Thread: Prefix search on all hstore values

Prefix search on all hstore values

From
Albert Chern
Date:
Hi,

I have an hstore column that stores a string in several arbitrary languages, so something like this:

"en" => "string in english", "zh" => "string in chinese", "fr" => "string in french"

Is it possible to construct an index that can be used to determine if a query string is a prefix of ANY of the values in the hstore?  From reading the documentation the closest I've gotten is a gin index after converting the values to an array, but that doesn't seem to work with prefix searching.  Any pointers would be much appreciated!

Thanks,
Albert

Re: Prefix search on all hstore values

From
Sergey Konoplev
Date:
On Wed, Nov 27, 2013 at 6:49 PM, Albert Chern <albert.chern@gmail.com> wrote:
> I have an hstore column that stores a string in several arbitrary languages,
> so something like this:
>
> "en" => "string in english", "zh" => "string in chinese", "fr" => "string in
> french"
>
> Is it possible to construct an index that can be used to determine if a
> query string is a prefix of ANY of the values in the hstore?  From reading
> the documentation the closest I've gotten is a gin index after converting
> the values to an array, but that doesn't seem to work with prefix searching.
> Any pointers would be much appreciated!

The idea is to de-normalize the hstore_column to an assisting table
with 2 columns: original_record_id, hstore_column_value. And to create
a btree index on hstore_column_value that will effectively be used in
prefix search.

--
Kind regards,
Sergey Konoplev
PostgreSQL Consultant and DBA

http://www.linkedin.com/in/grayhemp
+1 (415) 867-9984, +7 (901) 903-0499, +7 (988) 888-1979
gray.ru@gmail.com


Re: Prefix search on all hstore values

From
Teodor Sigaev
Date:
Hi!

Full-text search has this feature.

# select to_tsvector('en_name=>yes, fr_name=>oui'::hstore::text) @@ 'en:*';
  ?column?
----------
  t


or (index only keys)

select to_tsvector(akeys('en_name=>yes, fr_name=>oui'::hstore)::text) @@ 'en:*';
  ?column?
----------
  t

To speed up this queries you use functional indexes.


Albert Chern wrote:
> Hi,
>
> I have an hstore column that stores a string in several arbitrary languages, so
> something like this:
>
> "en" => "string in english", "zh" => "string in chinese", "fr" => "string in french"
>
> Is it possible to construct an index that can be used to determine if a query
> string is a prefix of ANY of the values in the hstore?  From reading the
> documentation the closest I've gotten is a gin index after converting the values
> to an array, but that doesn't seem to work with prefix searching.  Any pointers
> would be much appreciated!
>
> Thanks,
> Albert

--
Teodor Sigaev                                   E-mail: teodor@sigaev.ru
                                                    WWW: http://www.sigaev.ru/


Re: Prefix search on all hstore values

From
Sergey Konoplev
Date:
On Thu, Nov 28, 2013 at 12:44 AM, Teodor Sigaev <teodor@sigaev.ru> wrote:
> Full-text search has this feature.
>
> # select to_tsvector('en_name=>yes, fr_name=>oui'::hstore::text) @@ 'en:*';
>  ?column?
> ----------
>  t
>
> or (index only keys)
>
> select to_tsvector(akeys('en_name=>yes, fr_name=>oui'::hstore)::text) @@
> 'en:*';
>  ?column?
> ----------
>  t
>
> To speed up this queries you use functional indexes.
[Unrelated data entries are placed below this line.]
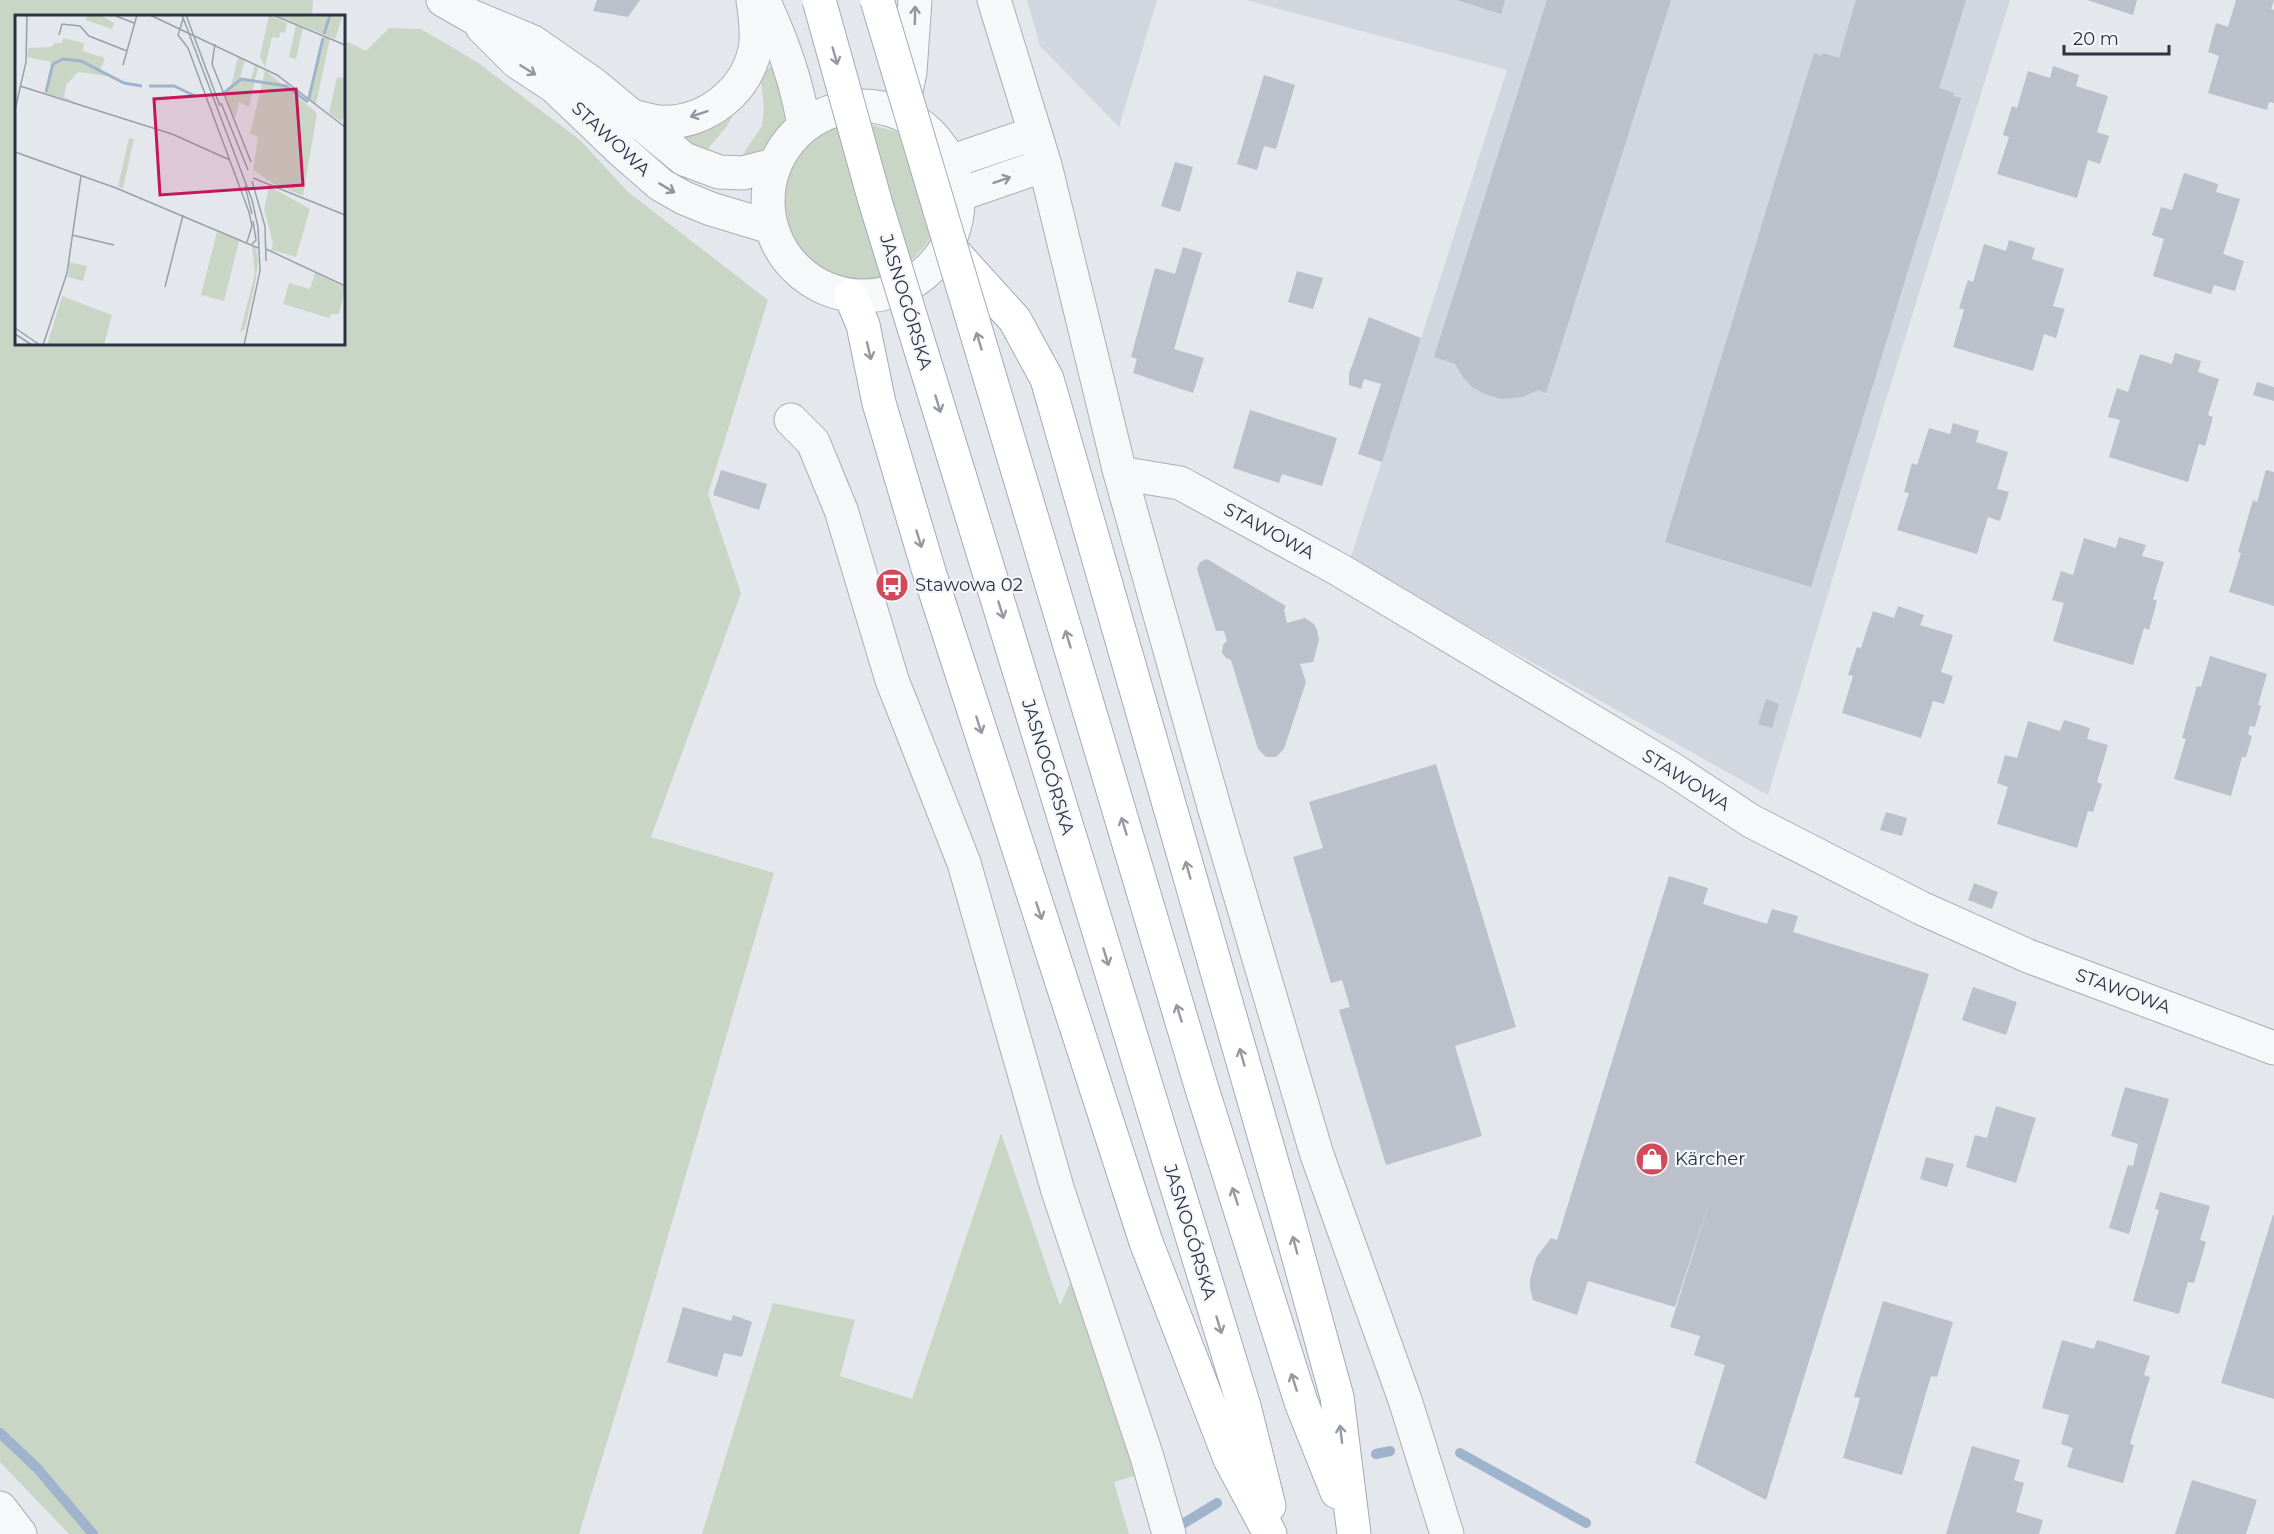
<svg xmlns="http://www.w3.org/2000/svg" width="2274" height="1534" viewBox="0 0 2274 1534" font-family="Montserrat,sans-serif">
	<rect width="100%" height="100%" fill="#e4e7ec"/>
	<path fill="#d2d6de" d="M1027,0H1157L1119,127L1040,46Z
		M1246,0H2010L1883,409L1768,795L1350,560L1507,70Z"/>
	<path fill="#c9d6c5" d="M0,0H313L312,16H16V344H344V40L366,51L389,28L421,29L477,62L581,141L628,192L768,300L708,494L741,593L651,837L774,873L628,1373L579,1534H69L0,1462Z
		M773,66C777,79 785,94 786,107C787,114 785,120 782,126C774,147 758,153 739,160L762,126L764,107L761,81L766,69Z
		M733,113C730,128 711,141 704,156L681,140L684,136L720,123Z
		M865,123L897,132L911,142L932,235C866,342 731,237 800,152C816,131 839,124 865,123Z
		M1001,1133L1060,1306L1072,1278L1138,1475L1114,1482L1129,1534H702L773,1303L855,1320L840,1376L912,1399Z"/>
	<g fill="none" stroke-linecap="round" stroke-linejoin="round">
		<path stroke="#9fb4cc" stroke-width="10" d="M0,1433L37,1468L93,1534
			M1460,1453L1586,1523
			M1376,1454L1390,1451
			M1181,1525L1217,1503"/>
	</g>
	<path fill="#bbc0ca" d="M597,0H640L628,17L593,11Z
		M1457,0H1505L1501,14Z
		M1547,0H1671L1546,393L1538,390L1523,397L1501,399L1485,394L1472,387L1462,376L1455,364L1434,357Z
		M1856,0H1966L1939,88L1954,93L1953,96L1961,98L1811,587L1665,542L1814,53L1822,56L1823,53L1839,58Z
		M2087,0H2137L2133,15Z
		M2236,0H2274L2271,9L2274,10V103L2269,102L2267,110L2208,93L2219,56L2208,52L2216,23L2228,27Z
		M2053,66L2079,75L2076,86L2108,96L2097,132L2109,136L2100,164L2088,160L2077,198L1997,174L2009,137L2003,135L2012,106L2017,108L2028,71L2050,78Z
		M1264,75L1295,85L1276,149L1264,146L1257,170L1237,164Z
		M1175,162L1193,167L1180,212L1161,206Z
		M2184,173L2218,184L2216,192L2240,199L2223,254L2244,261L2235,291L2214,285L2211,294L2153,276L2164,239L2152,235L2161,207L2172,210Z
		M2009,240L2035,248L2032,259L2064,269L2053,306L2065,309L2064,311L2056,338L2044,334L2033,371L1953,347L1964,310L1959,308L1968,280L1973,282L1984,244L2006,251Z
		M1183,247L1202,253L1174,349L1204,358L1193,393L1133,373L1137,359L1131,357L1155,268L1175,274Z
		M1297,271L1323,278L1313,309L1288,302Z
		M1369,317L1421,338L1382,462L1358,454L1381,384L1364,379L1361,389L1349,385V374Z
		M2175,353L2201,361L2198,372L2219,379L2208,415L2213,417L2205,446L2199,444L2188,482L2109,457L2120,420L2108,417L2117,388L2128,392L2140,354L2172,364Z
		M2257,382L2274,387V401L2253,395Z
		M1250,410L1337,438L1322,486L1282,474L1279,483L1233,468Z
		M1953,423L1979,431L1976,442L2008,452L1997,489L2009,492L2000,521L1988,517L1977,554L1897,530L1909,493L1904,492L1912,463L1917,465L1929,428L1950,434Z
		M721,470L767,484L759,510L713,495Z
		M2266,470L2274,472V606L2229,592L2241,553L2238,552L2253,500L2257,502Z
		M2119,537L2146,545L2142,556L2164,562L2153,599L2157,601L2149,630L2144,628L2133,665L2053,641L2064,603L2052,600L2061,571L2073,575L2084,538L2116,548Z
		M1207,559L1286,606L1284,610L1287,623L1305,618L1314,624L1317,630L1319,640L1313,662L1300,664L1306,682L1284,749L1276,757H1266L1258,749L1231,660L1226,658L1222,653L1223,645L1227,641L1224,631H1216L1197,569L1200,562Z
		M1898,606L1924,615L1920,625L1953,635L1941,672L1953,676L1944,704L1933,701L1921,738L1842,713L1853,676L1848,675L1857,647L1861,648L1873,611L1894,618Z
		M2210,656L2267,674L2258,705L2261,706L2255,727L2250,726L2248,734L2252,736L2246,757H2242L2231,796L2174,779L2186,739L2182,738L2197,686L2201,687Z
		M1766,699L1779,704L1772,728L1758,724Z
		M2064,720L2090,728L2087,739L2108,745L2097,782L2102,784L2093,812L2088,811L2077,848L1997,824L2008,787L1997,783L2005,755L2017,758L2028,721L2060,731Z
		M1436,764L1516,1027L1455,1046L1482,1136L1386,1165L1339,1010L1350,1007L1342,980L1331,983L1293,857L1323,848L1309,802Z
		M1886,812L1907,818L1902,836L1880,830Z
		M1669,876L1708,888L1703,904L1767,924L1772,909L1798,916L1793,932L1929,974L1766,1500L1695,1463L1725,1365L1694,1355L1700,1336L1670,1327L1712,1193L1675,1307L1588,1281L1577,1315L1533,1300L1530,1289V1279L1536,1258L1551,1238L1557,1240Z
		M1974,883L1998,892L1992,909L1968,900Z
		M1973,987L2017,1002L2006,1035L1962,1020Z
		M2125,1087L2169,1099L2129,1234L2109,1228L2128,1165L2133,1166L2138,1144L2111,1136Z
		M1996,1106L2036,1118L2016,1183L1966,1167L1975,1135L1987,1138Z
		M1926,1157L1954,1164L1947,1187L1920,1179Z
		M2160,1192L2210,1206L2200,1240L2206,1242L2194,1283L2188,1282L2179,1314L2133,1301L2159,1210L2155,1209Z
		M2273,1215H2274V1399L2221,1383Z
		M1883,1301L1953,1322L1937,1377L1931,1376L1902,1475L1843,1458L1860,1398L1854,1397Z
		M683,1307L731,1321L733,1315L752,1322L742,1357L724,1353L717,1377L667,1362Z
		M2062,1340L2094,1349L2097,1340L2150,1356L2144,1375L2150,1377L2131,1440L2130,1444L2134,1445L2123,1483L2067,1467L2073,1448L2061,1444L2069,1415L2042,1408Z
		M1972,1446L2020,1460L2014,1480L2024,1483L2016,1512L2043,1520L2039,1534H1946Z
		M2192,1480L2257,1500L2246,1534H2175Z"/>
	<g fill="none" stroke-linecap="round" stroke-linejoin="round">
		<g stroke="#a9aeb7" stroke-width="35">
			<path id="street" d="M443,0L471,16L533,42L592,83L684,159L719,172L743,173L774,165
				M763,0C782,40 797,82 804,126
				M994,0L1045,165L1120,473L1215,810L1317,1155L1405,1400L1447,1534
				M482,27L517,62L555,87L622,151L661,185L684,198L711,209L771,227
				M904,100L910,72L915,0
				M768 201a95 95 0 1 1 190 0a95 95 0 1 1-190 0Z
				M632,116C641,118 650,121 659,122C706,125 751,89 756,42C757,28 755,14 753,0
				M950,162L1035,133
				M958,195L1045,165
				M791,420L813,442L841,510L892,680L964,863L1058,1191L1147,1457L1169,1534
				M1120,473L1180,483L1338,569L1672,769L1751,821L1921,908L2028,956L2274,1048
				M0,1508L20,1534"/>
		</g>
		<g stroke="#a3abb8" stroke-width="35">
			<path id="primary" d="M948,246L1015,320L1047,379L1287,1215L1337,1397L1354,1534
				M851,296L863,325L879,403L930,575L1146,1242L1230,1459L1270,1534
				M1014,458L1202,1089L1301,1402L1337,1492
				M959,474L1244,1406L1269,1506"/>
		</g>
		<use href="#street" stroke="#f7f8fa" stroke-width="33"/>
		<use href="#primary" stroke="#fff" stroke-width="33"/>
		<g stroke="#a3abb8" stroke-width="35" stroke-linecap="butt">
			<path id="primary-bridge" d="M819,0L875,201L959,474
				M877,0L1014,458"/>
		</g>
		<use href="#primary-bridge" stroke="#fff" stroke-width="33"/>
	</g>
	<defs><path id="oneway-shaft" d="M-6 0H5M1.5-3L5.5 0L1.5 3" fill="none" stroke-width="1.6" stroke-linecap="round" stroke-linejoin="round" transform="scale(1.5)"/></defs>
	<g stroke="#9196a0">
		<use href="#oneway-shaft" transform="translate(915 15) rotate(-89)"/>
		<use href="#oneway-shaft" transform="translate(528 70) rotate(32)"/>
		<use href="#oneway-shaft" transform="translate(699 114) rotate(162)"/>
		<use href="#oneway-shaft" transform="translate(1002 180) rotate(-19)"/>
		<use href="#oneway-shaft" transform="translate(667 188) rotate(31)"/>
	</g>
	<g stroke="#959aa2">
		<use href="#oneway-shaft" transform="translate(835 56) rotate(74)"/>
		<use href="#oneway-shaft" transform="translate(979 341) rotate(-107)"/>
		<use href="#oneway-shaft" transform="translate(869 351) rotate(77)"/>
		<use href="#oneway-shaft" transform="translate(938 404) rotate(73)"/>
		<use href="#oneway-shaft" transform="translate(919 539) rotate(73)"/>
		<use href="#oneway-shaft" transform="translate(1001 610) rotate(73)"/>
		<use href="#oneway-shaft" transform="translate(1068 639) rotate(-107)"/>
		<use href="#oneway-shaft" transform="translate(979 725) rotate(72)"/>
		<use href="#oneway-shaft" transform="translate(1124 826) rotate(-107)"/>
		<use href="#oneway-shaft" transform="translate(1188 870) rotate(-106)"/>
		<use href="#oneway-shaft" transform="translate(1039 911) rotate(72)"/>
		<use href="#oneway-shaft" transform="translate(1106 957) rotate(73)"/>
		<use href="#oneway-shaft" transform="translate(1179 1013) rotate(-107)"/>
		<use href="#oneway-shaft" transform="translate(1242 1057) rotate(-106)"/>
		<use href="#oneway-shaft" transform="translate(1235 1196) rotate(-108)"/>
		<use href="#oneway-shaft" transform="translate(1295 1245) rotate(-105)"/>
		<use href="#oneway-shaft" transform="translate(1219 1325) rotate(73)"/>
		<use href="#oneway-shaft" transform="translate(1294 1382) rotate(-108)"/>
		<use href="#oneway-shaft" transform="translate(1341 1434) rotate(-97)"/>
	</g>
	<defs>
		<g id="bus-disc" transform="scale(1.725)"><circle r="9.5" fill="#d1495b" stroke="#f4f6f9"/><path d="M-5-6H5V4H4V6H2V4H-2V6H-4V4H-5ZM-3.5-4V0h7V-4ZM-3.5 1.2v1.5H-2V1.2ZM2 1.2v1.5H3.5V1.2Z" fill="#fff"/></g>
		<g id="shop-disc" transform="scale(1.725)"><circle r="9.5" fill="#d1495b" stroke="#f4f6f9"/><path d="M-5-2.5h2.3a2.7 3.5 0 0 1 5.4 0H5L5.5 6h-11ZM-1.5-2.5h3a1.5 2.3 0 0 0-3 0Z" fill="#fff"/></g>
	</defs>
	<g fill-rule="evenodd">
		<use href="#bus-disc" x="892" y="585"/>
		<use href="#shop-disc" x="1652" y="1159"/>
	</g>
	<g text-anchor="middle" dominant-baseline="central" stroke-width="4.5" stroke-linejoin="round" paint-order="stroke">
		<g font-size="18" fill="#2b3445" stroke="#f4f6f9">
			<text transform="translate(611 139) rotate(43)">STAWOWA</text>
			<text transform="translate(906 302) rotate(73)">JASNOGÓRSKA</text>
			<text transform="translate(1269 531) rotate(28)">STAWOWA</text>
			<text transform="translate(1048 767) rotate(73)">JASNOGÓRSKA</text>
			<text transform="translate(1686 780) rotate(32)">STAWOWA</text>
			<text transform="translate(2123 991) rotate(20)">STAWOWA</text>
			<text transform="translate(1190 1232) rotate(73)">JASNOGÓRSKA</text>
		</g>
		<g font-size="18" fill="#2b3445" stroke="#f4f6f9" text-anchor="start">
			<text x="915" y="585">Stawowa 02</text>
			<text x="1675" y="1159">Kärcher</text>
		</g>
	</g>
	<g transform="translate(15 15)">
		<rect width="330" height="330" fill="#e4e7ec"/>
		<path d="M72,0H85L99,8L97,14L71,5ZM254,0L272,8L270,18L265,17L264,23L257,22L250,52L245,42ZM261,0H328L320,24ZM281,11L288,13L281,44L274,42ZM309,21L315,23L301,89L294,85ZM48,23L69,28L68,36L90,43L85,56L92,61L63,57L51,70L49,82L62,88L30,78L36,47L12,42L13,33L36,32L40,28H47ZM223,42L230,45L225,63L236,64L240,50L243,52L234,92L224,87L220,104L209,77L216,71ZM250,55L302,98L288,181L257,168L238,155L243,121L235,119ZM330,56V91L327,107L314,98L322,62L328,63ZM114,123L119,124L108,173L103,171ZM254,171L295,194L281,242L256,235L258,228L249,194ZM202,217L224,226L209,286L186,280ZM237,231L241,232L243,245L241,264L230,314L225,317L240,259ZM54,247L72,251L68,266L53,262ZM300,258L330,273L324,299H316L314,303L268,289L274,268L295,274ZM47,281L97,300L89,330H32Z" fill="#c9d6c5"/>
		<path fill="none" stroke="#9fb4cc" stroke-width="3" d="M309,19L315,0M134,71H159L180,81M31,77L38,49L48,44L66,46L109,68L127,71M209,78L226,64L271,71L293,87M294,83L308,23"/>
		<path fill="none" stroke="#9a9fa9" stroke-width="1.5" d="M135,0L262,60L330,112M167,0L237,185L243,212L245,256L229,330M171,0L205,91M258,0L330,30M101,1L119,8M168,4L163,20L173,33L234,197L237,211L232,227M44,20L47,9L65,11L74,21L112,36M200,29L197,49L236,147M108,50L122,0M5,71L157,119L215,145M206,88L233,155M0,95L11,47L12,0M0,137L101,173L243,233M238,163L330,200M237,166L250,211L251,246M230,171L237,199M57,220L99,230M237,229L241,225L238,206M251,234L330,271M150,272L168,200M0,313L25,330M0,319L17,330M28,330L52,258L66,161"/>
		<path fill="#c2185b" fill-opacity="0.15" stroke="#c2185b" stroke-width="3" d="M281,74L288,170L145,180L139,84Z"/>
		<rect width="330" height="330" fill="none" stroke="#2b3445" stroke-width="3"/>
	</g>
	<path d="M2064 45v9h105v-9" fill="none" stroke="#2b3445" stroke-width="3"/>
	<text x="2073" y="45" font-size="18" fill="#2b3445" stroke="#f4f6f9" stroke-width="4.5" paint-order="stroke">20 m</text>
</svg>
It wont work. The OP needs to search by values prefixes, not by any
separate word in the hstore.

# select to_tsvector('en_name=>"oh yes", fr_name=>oui'::hstore::text) @@ 'ye:*';
 ?column?
----------
 t

--
Kind regards,
Sergey Konoplev
PostgreSQL Consultant and DBA

http://www.linkedin.com/in/grayhemp
+1 (415) 867-9984, +7 (901) 903-0499, +7 (988) 888-1979
gray.ru@gmail.com


Re: Prefix search on all hstore values

From
Albert Chern
Date:
Thanks for the suggestions!

My requirements can be relaxed to full text search, but the problem I had with that approach is I have strings in Chinese, and postgres doesn't seem to support it.  Calling to_tsvector() on Chinese characters always returns an empty vector.

A separate table will definitely work, but I was hoping for something more straightforward.  I'll use that approach if necessary though.


On Thu, Nov 28, 2013 at 4:51 PM, Sergey Konoplev <gray.ru@gmail.com> wrote:
On Thu, Nov 28, 2013 at 12:44 AM, Teodor Sigaev <teodor@sigaev.ru> wrote:
> Full-text search has this feature.
>
> # select to_tsvector('en_name=>yes, fr_name=>oui'::hstore::text) @@ 'en:*';
>  ?column?
> ----------
>  t
>
> or (index only keys)
>
> select to_tsvector(akeys('en_name=>yes, fr_name=>oui'::hstore)::text) @@
> 'en:*';
>  ?column?
> ----------
>  t
>
> To speed up this queries you use functional indexes.

It wont work. The OP needs to search by values prefixes, not by any
separate word in the hstore.

# select to_tsvector('en_name=>"oh yes", fr_name=>oui'::hstore::text) @@ 'ye:*';
 ?column?
----------
 t

--
Kind regards,
Sergey Konoplev
PostgreSQL Consultant and DBA

http://www.linkedin.com/in/grayhemp
+1 (415) 867-9984, +7 (901) 903-0499, +7 (988) 888-1979
gray.ru@gmail.com

Re: Prefix search on all hstore values

From
Teodor Sigaev
Date:
> My requirements can be relaxed to full text search, but the problem I had with
> that approach is I have strings in Chinese, and postgres doesn't seem to support
> it.  Calling to_tsvector() on Chinese characters always returns an empty vector.
>

Hm, check your locale settings. AFAIK, somebody uses FTS with Chinese language.


--
Teodor Sigaev                                   E-mail: teodor@sigaev.ru
                                                    WWW: http://www.sigaev.ru/